Our message is effectively drowning in a sea of organizational and semantic noise that is part and parcel of the product itself.
Different social contexts and dynamics dictate how stark the adjustment is, and how natural or unnatural it might feel. Some of the reasons for code-switching are problematic, but the underlying necessity is always the same: fitting in.
This phenomenon nicely plugs into Barnlund’s transactional model of communication, according to which interactions occur within a shared reality that arises from a mutual assessment of social, relational, and cultural contexts and is shaped by cues such as environment and body language.
The transmission model of communication is more often invoked in digital interactions, in which a sender encodes a message and a receiver decodes it. But the problem within the context of digital experiences is that the message lives in an environment designed by the sender (us), forcing the receiver (our user) to do the heavy lifting by not only decoding our message, but doing so in an information-dense environment that was completely foreign to them until a few moments ago.
“The more you start thinking about writing as a design process, the clearer the power of words will become.” — Andy Welfle
Andy Welfle helpfully gives the punchline away right in the title of his book “Writing Is Designing”.
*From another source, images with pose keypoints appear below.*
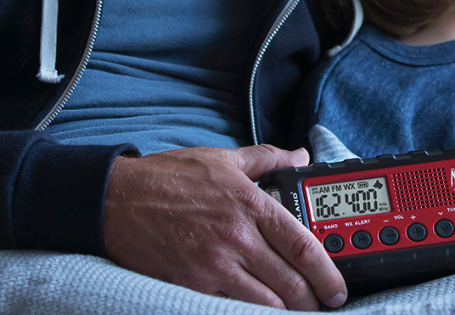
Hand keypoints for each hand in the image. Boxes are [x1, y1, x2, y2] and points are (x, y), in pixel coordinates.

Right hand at [102, 144, 346, 309]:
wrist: (117, 200)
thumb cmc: (168, 178)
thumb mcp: (222, 159)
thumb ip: (267, 159)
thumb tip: (301, 155)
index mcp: (250, 204)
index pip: (303, 244)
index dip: (327, 272)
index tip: (337, 286)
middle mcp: (237, 236)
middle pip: (291, 282)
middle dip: (312, 300)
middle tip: (319, 304)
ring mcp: (215, 264)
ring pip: (267, 303)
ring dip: (285, 312)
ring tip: (292, 311)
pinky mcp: (193, 285)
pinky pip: (233, 308)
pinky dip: (251, 313)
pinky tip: (258, 311)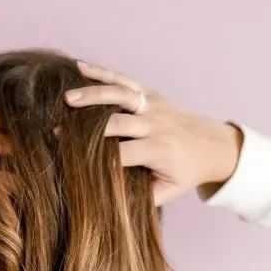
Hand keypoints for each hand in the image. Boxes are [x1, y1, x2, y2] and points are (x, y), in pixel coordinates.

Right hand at [64, 60, 242, 205]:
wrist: (213, 144)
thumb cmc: (185, 172)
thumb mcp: (168, 192)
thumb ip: (141, 197)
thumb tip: (108, 203)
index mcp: (159, 150)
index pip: (121, 154)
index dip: (94, 157)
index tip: (69, 160)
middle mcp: (156, 124)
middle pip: (117, 121)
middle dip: (87, 127)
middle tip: (57, 130)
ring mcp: (153, 104)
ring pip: (120, 94)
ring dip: (93, 94)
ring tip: (67, 97)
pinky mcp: (150, 93)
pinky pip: (124, 80)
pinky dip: (102, 71)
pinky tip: (79, 66)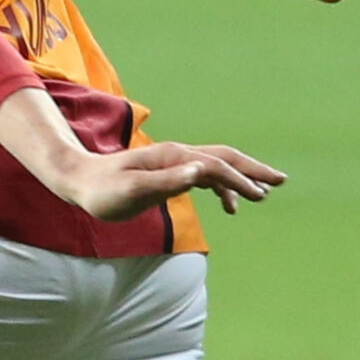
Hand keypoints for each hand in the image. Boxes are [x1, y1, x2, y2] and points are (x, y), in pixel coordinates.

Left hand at [51, 139, 287, 221]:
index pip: (216, 167)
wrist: (79, 179)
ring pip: (218, 164)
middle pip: (225, 157)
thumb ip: (168, 183)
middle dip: (253, 169)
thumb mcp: (133, 192)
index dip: (240, 181)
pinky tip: (229, 205)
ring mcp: (174, 160)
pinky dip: (223, 186)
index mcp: (174, 157)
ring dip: (242, 176)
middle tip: (281, 181)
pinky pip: (205, 174)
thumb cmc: (103, 193)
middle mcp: (178, 154)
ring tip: (264, 193)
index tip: (261, 197)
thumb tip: (200, 171)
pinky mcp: (169, 170)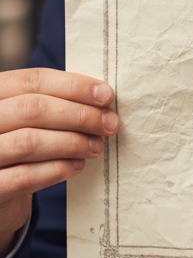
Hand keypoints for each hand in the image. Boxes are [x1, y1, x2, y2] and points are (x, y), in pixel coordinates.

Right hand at [0, 69, 116, 252]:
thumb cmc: (16, 144)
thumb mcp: (26, 118)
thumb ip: (53, 103)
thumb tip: (101, 97)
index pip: (30, 81)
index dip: (73, 86)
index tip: (107, 95)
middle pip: (32, 109)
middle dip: (79, 115)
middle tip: (109, 124)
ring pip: (29, 141)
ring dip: (72, 143)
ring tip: (96, 147)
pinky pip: (25, 176)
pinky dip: (57, 169)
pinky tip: (77, 165)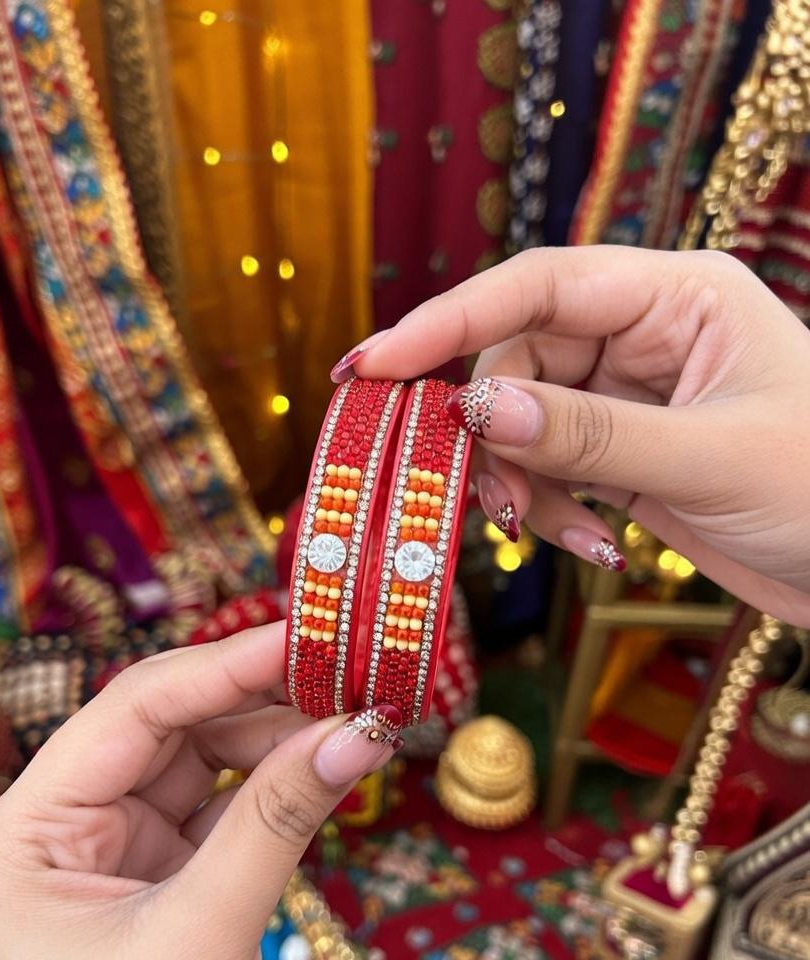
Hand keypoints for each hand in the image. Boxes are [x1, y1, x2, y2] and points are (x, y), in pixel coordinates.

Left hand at [0, 623, 401, 959]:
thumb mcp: (209, 932)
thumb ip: (283, 817)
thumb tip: (362, 728)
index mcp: (26, 831)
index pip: (130, 712)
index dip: (222, 665)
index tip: (306, 634)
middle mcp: (62, 827)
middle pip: (169, 726)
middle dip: (259, 698)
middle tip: (349, 669)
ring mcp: (115, 849)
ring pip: (204, 759)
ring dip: (277, 737)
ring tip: (356, 716)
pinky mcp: (163, 876)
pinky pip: (226, 807)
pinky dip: (277, 785)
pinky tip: (330, 762)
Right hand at [341, 247, 809, 623]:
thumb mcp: (709, 458)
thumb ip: (588, 433)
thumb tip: (476, 408)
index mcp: (677, 297)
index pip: (540, 286)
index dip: (451, 321)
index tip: (375, 365)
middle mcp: (645, 337)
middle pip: (519, 360)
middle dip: (493, 432)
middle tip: (490, 499)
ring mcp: (631, 398)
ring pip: (525, 423)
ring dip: (521, 483)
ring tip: (549, 533)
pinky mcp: (625, 456)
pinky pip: (552, 470)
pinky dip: (553, 510)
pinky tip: (596, 548)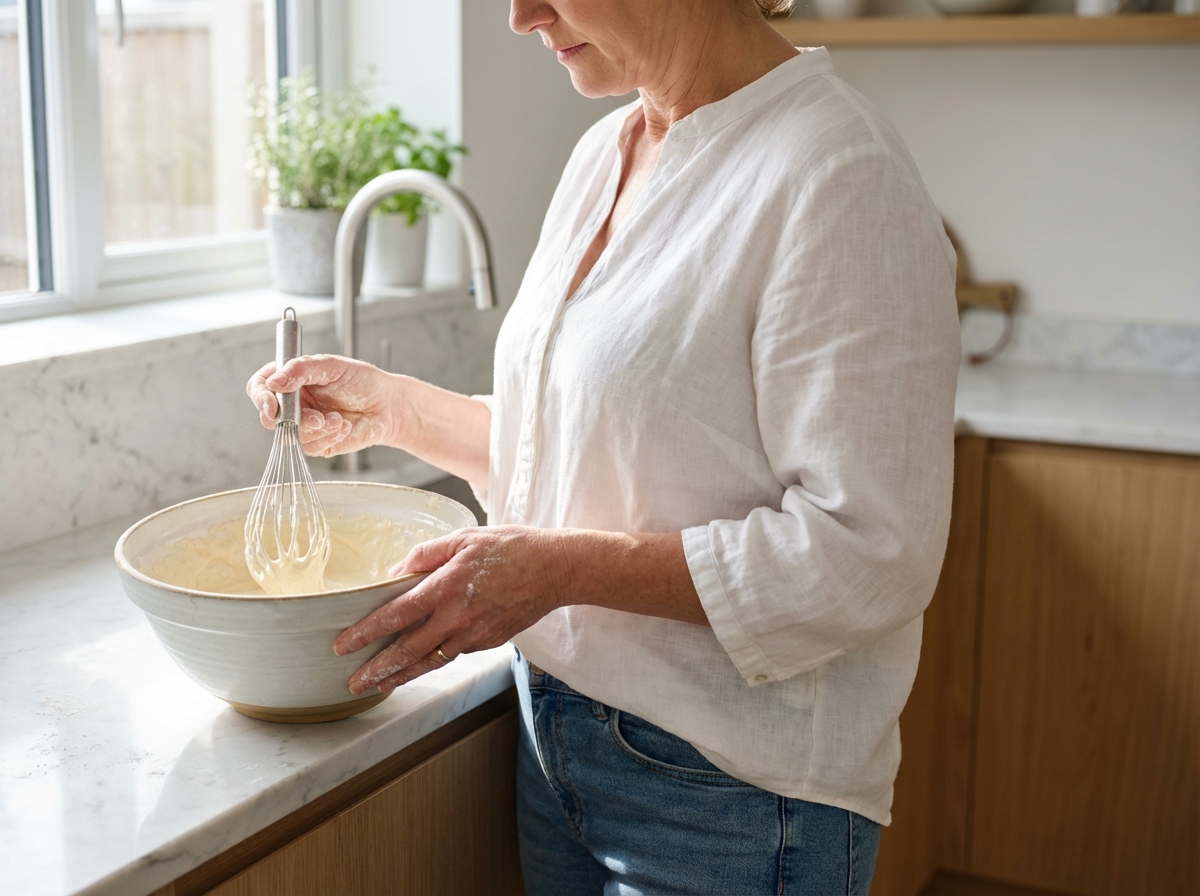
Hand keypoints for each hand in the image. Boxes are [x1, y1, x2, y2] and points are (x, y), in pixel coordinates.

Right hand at [246, 354, 402, 457]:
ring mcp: (303, 425)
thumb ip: (302, 369)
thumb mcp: (332, 366)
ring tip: (339, 418)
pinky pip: (310, 447)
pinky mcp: (317, 443)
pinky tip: (344, 426)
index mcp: (290, 379)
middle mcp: (293, 403)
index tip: (273, 406)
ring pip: (290, 435)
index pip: (260, 387)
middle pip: (269, 417)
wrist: (388, 405)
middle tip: (317, 417)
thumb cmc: (362, 381)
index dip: (261, 397)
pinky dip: (329, 437)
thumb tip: (274, 382)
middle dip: (291, 420)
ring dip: (317, 428)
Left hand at [333, 526, 566, 693]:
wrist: (556, 569)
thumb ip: (426, 554)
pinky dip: (432, 663)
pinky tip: (417, 665)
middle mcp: (458, 617)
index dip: (367, 632)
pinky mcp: (489, 642)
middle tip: (352, 682)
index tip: (344, 645)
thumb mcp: (464, 537)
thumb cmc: (511, 547)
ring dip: (401, 675)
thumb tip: (395, 572)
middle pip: (408, 649)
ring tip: (378, 685)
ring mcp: (475, 634)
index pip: (397, 614)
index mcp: (447, 586)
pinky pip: (453, 654)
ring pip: (430, 661)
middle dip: (377, 668)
how do we make this easier on the user? By deploying the secret weapon every designer should have in their toolkit.
Nope… not empathy.
Writing about anything presupposes some degree of understanding of the contextual richness around that topic. Contextual richness is what allows me to sneak the occasional Sicilian expression in my conversations with my grandmother, because it’s so much easier to match someone else’s language than to limit our word choice to the intersection of our world and theirs.